Visits to all five monuments are free, but a trek up Lover’s Rock is recommended for more experienced hikers.


Students relax in Salamanca’s Plaza Mayor. | Photograph © Nphotos, Getty Images

Salamanca may host one of the oldest universities in Europe, but it has an undeniably youthful atmosphere. In a unique blending of old and new, well-preserved examples of Romanesque, Gothic, Moorish, Renaissance, and Baroque architecture share the city limits with modern shops and hip cafes filled with young college students.

During the evenings, the glowing light of the setting sun washes over the sandstone buildings, confirming why Salamanca is nicknamed “The Golden City.” The Plaza Mayor, widely considered the most beautiful plaza in Spain, is the city’s crowning jewel. Though impressive at all times of day, visit at night to see the square light up and fill with people of all ages.


Archaeologists work at the Gran Dolina excavation site in Atapuerca. | Photograph © Cesar Manso, Getty Images

Deep in northern Spain’s Atapuerca Mountains, a startling discovery turned what was once a 19th-century coal and iron mine into one of the most significant archaeological sites in Europe. The remains unearthed at the site reveal the course of human evolution, from our ancestors from over a million years ago to modern day homo sapiens. In addition to human remains, the site contains ancient tools, animal bones, and traps—evidence of how the earliest humans hunted and performed daily tasks.

Various guided tours are available, which offer visitors a more in-depth understanding of artifacts found at the archaeological site. The Human Evolution Museum in the nearby city of Burgos also hosts a permanent collection of fossils.

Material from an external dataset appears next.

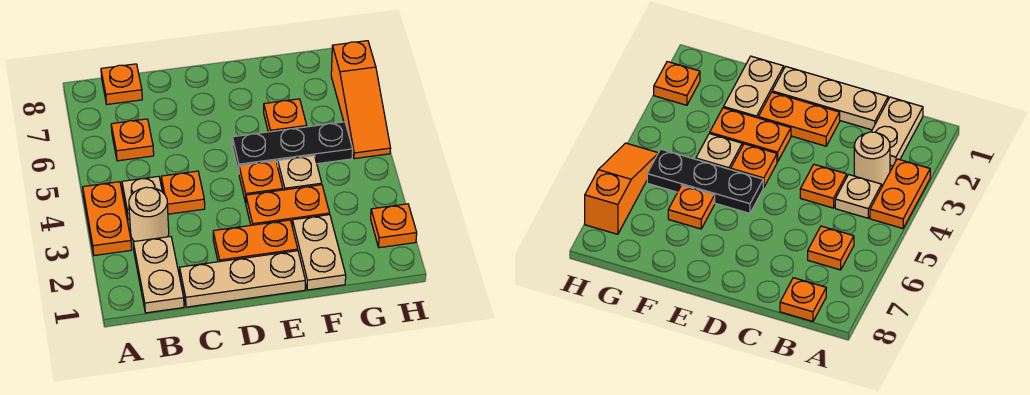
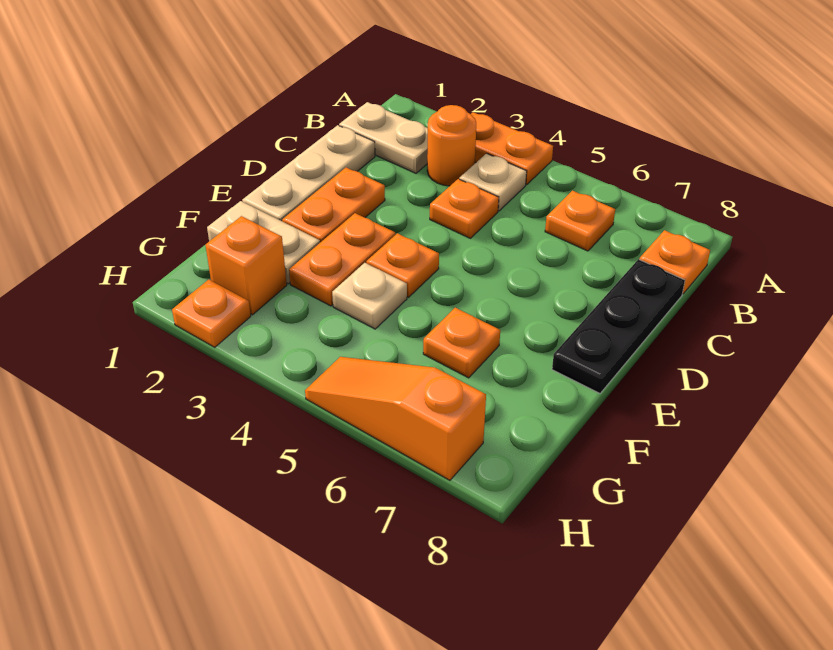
tan 1x1 round brick [129,187,169,241] -> orange 1x1 round brick [427,105,476,186]
black 1x3 plate [232,122,353,173] -> black 1x3 plate moved to [552,259,685,393]
none -> orange 1x1 brick [206,216,287,315]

Rocky cliffs jut out into the sea in Ibiza, home to one of the most diverse marine ecosystems in Europe. | Photograph © Andrew Power, Getty Images

Ibiza often evokes images flashing nightclubs, crowded beaches, and neon-clad partygoers, but this small island off the eastern coast of Spain is more than just a party town.

Ibiza is one of only two Spanish World Heritage Sites inscribed for both its natural and cultural features. A dive into the island’s turquoise waters showcases one of the most diverse marine ecosystems in Europe, home to over 220 species of coral, brightly colored fish, and Posidonia, a species of seagrass found only in Mediterranean basin.

In addition to its biodiversity, Ibiza earned its double classification for its Renaissance military architecture found in the island’s fortified Upper Town, and the ancient Phoenician ruins of Sa Caleta and Puig des Molins.